Montava un propulsore da 7983 cm³ di cilindrata. Era un motore in linea a sei cilindri tutto in ghisa. Il propulsore aveva quattro valvole e due candele per cilindro; entrambe le soluzioni tecniche erano modernissime e all’avanguardia per l’epoca; l’alesaggio era di 110 mm e la corsa di 140 mm.

Fu montata su due telai, uno dal passo di 3658 mm e un altro da 3962 mm.

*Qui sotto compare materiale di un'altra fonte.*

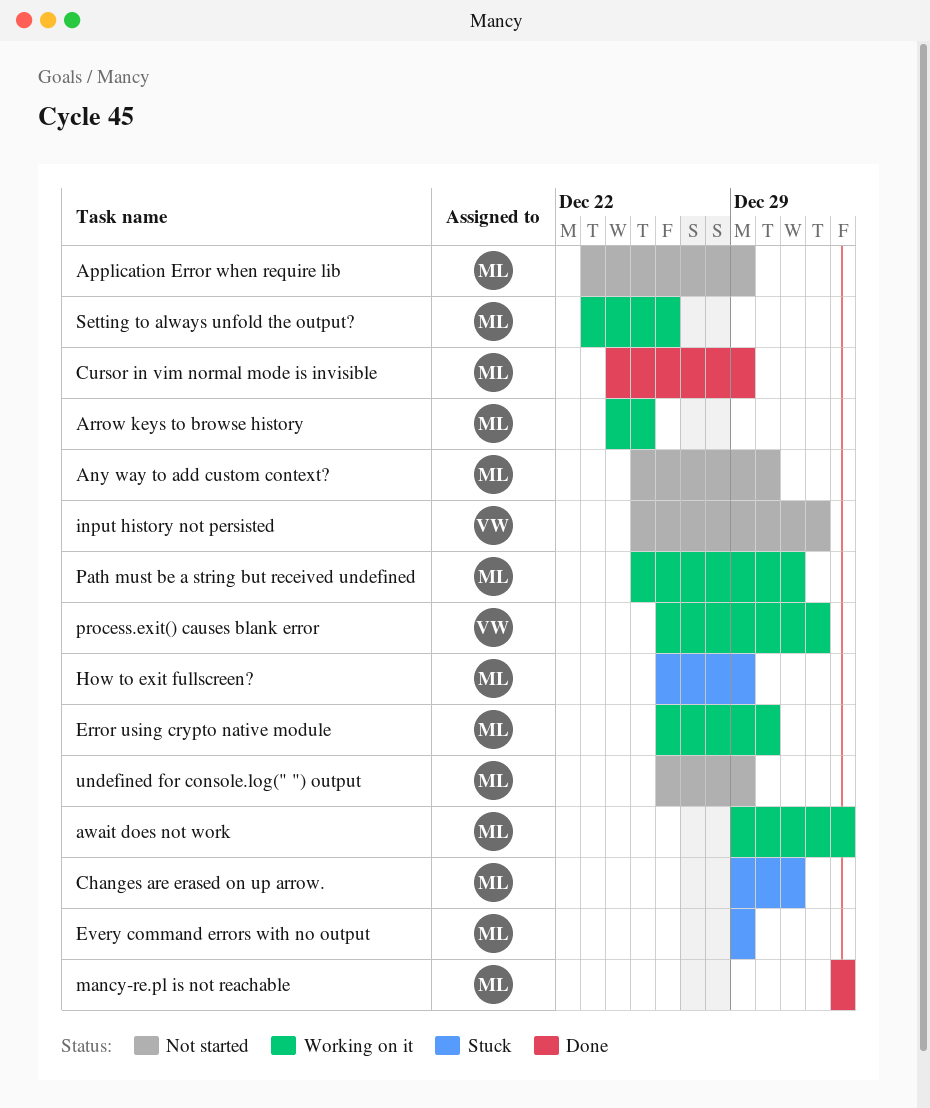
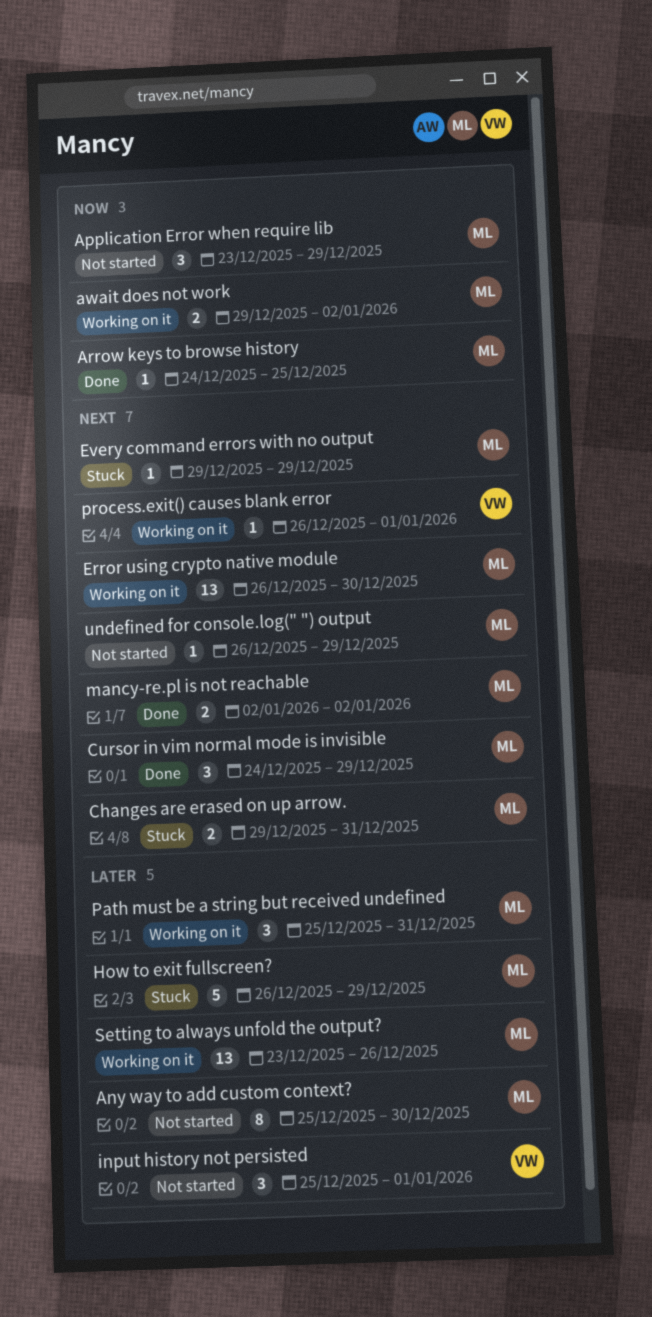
Arrow keys to browse history, status: Working on it -> Done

Il modello contribuì a consacrare la Bentley come supremo costruttore di auto di lusso nel mondo. La vettura non raggiunse però gli obiettivi stabiliti dall’azienda, data la bassa produzione che non coprì le spese di fabbricazione; venduta a 2.250 sterline fu una delle vetture più esclusive e costose dell’epoca.

Un cambio a quattro rapporti manuali con una frizione monodisco a secco trasmettevano la potenza alla trazione posteriore. Le sospensioni erano a balestra semiellittica e furono installate sulle quattro ruote come il freno servoassistito. Il passo era compreso tra i 3658 mm ed i 3962 mm.

Due esemplari furono modificati dalle officine McKenzie, che misero mano al motore e alleggerirono il telaio. Una è stata venduta da un rivenditore londinese, mentre la seconda si ritiene sia in India.

Un esemplare venne convertito in versione coupé dalla carrozzeria Gurney Nutting nel 1931.[1]

Furono prodotti solamente 100 esemplari, che oggi sono molto ricercati dai collezionisti.